This joint statement on Schedule 13D (this “Statement”) is filed with respect to the Common Stock, par value $0.0001 per share (“Common Stock”), of eFFECTOR Therapeutics, Inc., a Delaware corporation (the “Issuer”). The address of the principal executive offices of the Issuer is 11120 Roselle Street, Suite A, San Diego, CA 92121. Information given in response to each item shall be deemed incorporated by reference in all other items as applicable.

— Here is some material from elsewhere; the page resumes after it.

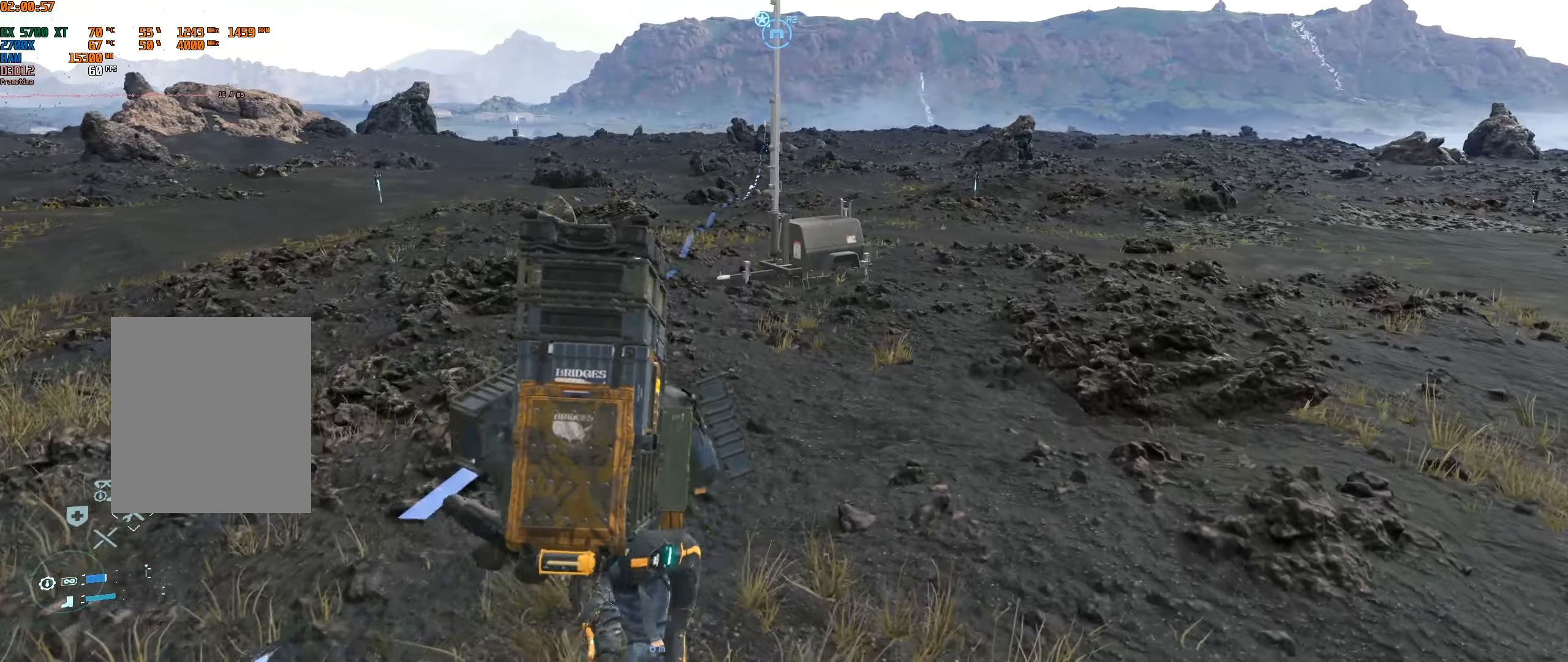
{"dt_ms": 500, "buttons": [], "left_stick": "up", "events": [[84, "R1", "down"], [217, "R1", "up"]]}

Item 2. Identity and Background.
(a) This Statement is being filed by The Column Group II, LP (“TCG II LP”) and The Column Group II GP, LP (“TCG II GP LP” together with TCG II LP, the “Reporting Entities”), David Goeddel (“Mr. Goeddel”) and Peter Svennilson (“Mr. Svennilson”). The Reporting Entities, Mr. Goeddel and Mr. Svennilson are collectively referred to as the “Reporting Persons.” The agreement among the Reporting Persons to file jointly in accordance with the provisions of Rule 13d-1(k)(1) under the Act is attached hereto as Exhibit 1. Each Reporting Person disclaims beneficial ownership of all securities reported in this Statement except to the extent of such Reporting Person’s pecuniary interest therein, other than those securities reported herein as being held directly by such Reporting Person.
(b) The address of the principal offices of each Reporting Entity and the business address of Mr. Goeddel and Mr. Svennilson is 1 Letterman Drive, Building D, Suite M-900, San Francisco, CA 94129.
(c) TCG II LP is a venture capital investment entity. TCG II GP LP is the general partner of TCG II LP. Mr. Svennilson and Mr. Goeddel are the managing partners of TCG II GP LP, and are each engaged through venture capital investment entities in acquiring, holding and disposing of interests in various companies for investment purposes.
(d) During the past five years, none of the Reporting Persons have been convicted in a criminal proceeding (excluding traffic violations or similar misdemeanors).
(e) None of the Reporting Persons are, nor during the last five years have been, a party to a civil proceeding of a judicial or administrative body of competent jurisdiction and as a result of such proceeding was or is subject to a judgment, decree or final order enjoining future violations of, or prohibiting or mandating activities subject to, federal or state securities laws or finding any violation with respect to such laws.
(f) Each of TCG II LP and TCG II GP LP is a limited partnership organized under the laws of the State of Delaware. Mr. Goeddel is a citizen of the United States of America. Mr. Svennilson is a citizen of Sweden.
Item 3. Source and Amount of Funds or Other Consideration.
All of the securities reported herein as beneficially owned by the Reporting Persons were acquired either (i) pursuant to the Agreement and Plan of Merger by and among, the Issuer, Locust Walk Merger Sub, Inc. (“Merger Sub”), and eFFECTOR Therapeutics, Inc. (“Original eFFECTOR”), dated as of May 26, 2021 (the “Business Combination Agreement”) or (ii) pursuant to the terms of a Subscription Agreement by and between the Issuer and TCG II LP (the “PIPE Financing”).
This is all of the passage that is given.